*JOB A:* The forum thread below discusses pipeline state objects and Fossilize. List everything it says can disable the position-only shading tiled-based rendering pipeline optimization on Intel hardware when dynamically toggled or used.
*JOB B:* Extend the forum thread on Fossilize and DirectX pipeline caching from the point where it stops.

*PASSAGE FOR REVIEW:*
···
Either that or maybe we need a Valve supported DirectX to Vulkan translation layer for Windows, which would then just allow Fossilize to work as it's already intended to work?

Wonder if @Andrew Lauritzen could maybe chime in with any insight into the likelihood that Microsoft could be convinced into doing something like this? Or what would be the best way to convince them. At this point I'm wondering if it can be done, then why isn't it? I'm sure Valve would absolutely be willing to work with Microsoft to integrate such a system into Steam.
 
PSOs aren't purely a function of API design. PSOs are a function of hardware design as well. Here's an old statement below from a Direct3D developer ...
PSOs exist so that drivers can do cross-pipeline optimizations, either incorporating fixed-function state into shader code (instead of patching) or to perform cross-stage optimizations
On some hardware, dynamic toggling of shader stages and states can lead to reduced performance and massive compilation hitches. On Intel HW, dynamically toggling Geometry/Tessellation/Compute shaders or using stream output can disable their position-only shading tiled based rendering pipeline optimization. On AMD HW, dynamically toggling Geometry/Tessellation Shaders or using stream output causes recompilations due to the combined cross-stage nature of primitive shaders ...

Microsoft aren't exposing PSOs as the mechanism for shader/state management for the laughs. PSOs are a necessary abstraction for some hardware more than others ...
 
So earlier in the week I asked a few people who work in the industry if it would be possible for Microsoft to make a "Fossilize" equivalent for DirectX PSOs on Windows, which could be used by gaming clients like Steam to precache.
Isn't Fossilize just a shader cache? DX has this for a long time now, and the issue with any download based solution is still the same - the amount of configuration permutations which will have to be supported by the system.

I'm also still completely against any system which can't work locally without an online component.
 
Isn't Fossilize just a shader cache? DX has this for a long time now, and the issue with any download based solution is still the same - the amount of configuration permutations which will have to be supported by the system.

I'm also still completely against any system which can't work locally without an online component.
Fossilize, as far as I understand it, essentially collects pipeline state data which which can then be collected (by Valve) and downloaded along with the game package to run on any GPU+driver to create a pipeline cache for that specific hardware ahead of time, without the game even being required. This essentially allows them to "precache" without the game.

DirectX doesn't have anything like that.

Here's the thing about your issue with it though. If you don't have an internet connection.. you're not downloading the game in the first place...lol. But regardless of that.. if you don't have an internet connection.. then the game will just do what it always does, and build it's own cache as you play it.

There's literally NO downsides. This isn't some replacement for developers doing the best they can to not have this issue in the first place.. it's essentially a redundancy.. because we can't depend on every studio to deal with this issue evidently, for whatever reason.
···
*DATA EXCERPT:*
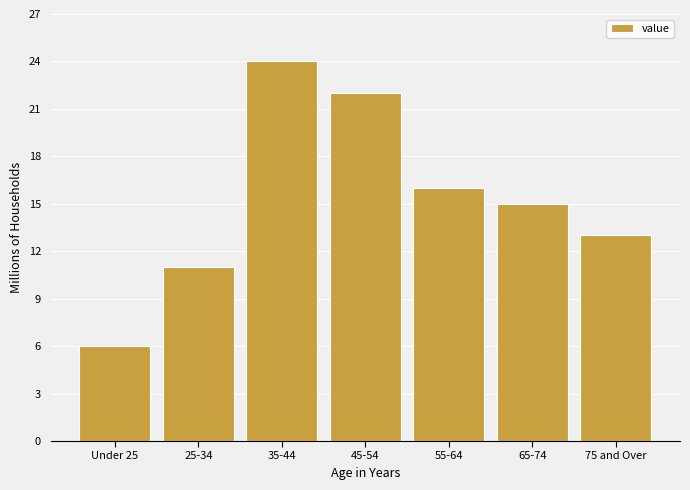

Reading left to right, transcribe all the data shown in this chart.

6	11	24	22	16	15	13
···
*TASK RESULT A:*
- Geometry shaders
- Tessellation shaders
- Compute shaders
- Stream output

*TASK RESULT B:*
In the future I hope that the people who are creating these APIs consider creating the mechanisms to do exactly this.
 
Microsoft aren't exposing PSOs as the mechanism for shader/state management for the laughs. PSOs are a necessary abstraction for some hardware more than others ...
Please correct me if I understood this wrong.

Essentially what you mean is, DX11 with it's dynamic state switching caused performance drops on AMD and Intel hardware, so DX12 had to implement PSOs to better suit AMD and Intel hardware and stop any potential drops, right?
 
Fossilize, as far as I understand it, essentially collects pipeline state data which which can then be collected (by Valve) and downloaded along with the game package to run on any GPU+driver to create a pipeline cache for that specific hardware ahead of time, without the game even being required. This essentially allows them to "precache" without the game.

I can't speak with any authority on how it actually works, but I can at least relate my experience watching what it does on Linux. What it seems to do is collect the pipeline data that's gathered by playthroughs from other gamers and continually updated as it's expanded upon for that particular game. Then, after you've downloaded that update, the Fozzillize process goes to work - at least if you have it selected to run in the background. Up to 3 low-priority background threads are created (at least on my 12400f), which then process those pipelines into fully compiled shaders for your particular hardware. So yeah, it's not really like existing DirectX shader caches that the Nvidia driver creates, these are not downloading fully compiled shader caches for each and every GPU, your local system still has to do plenty of work.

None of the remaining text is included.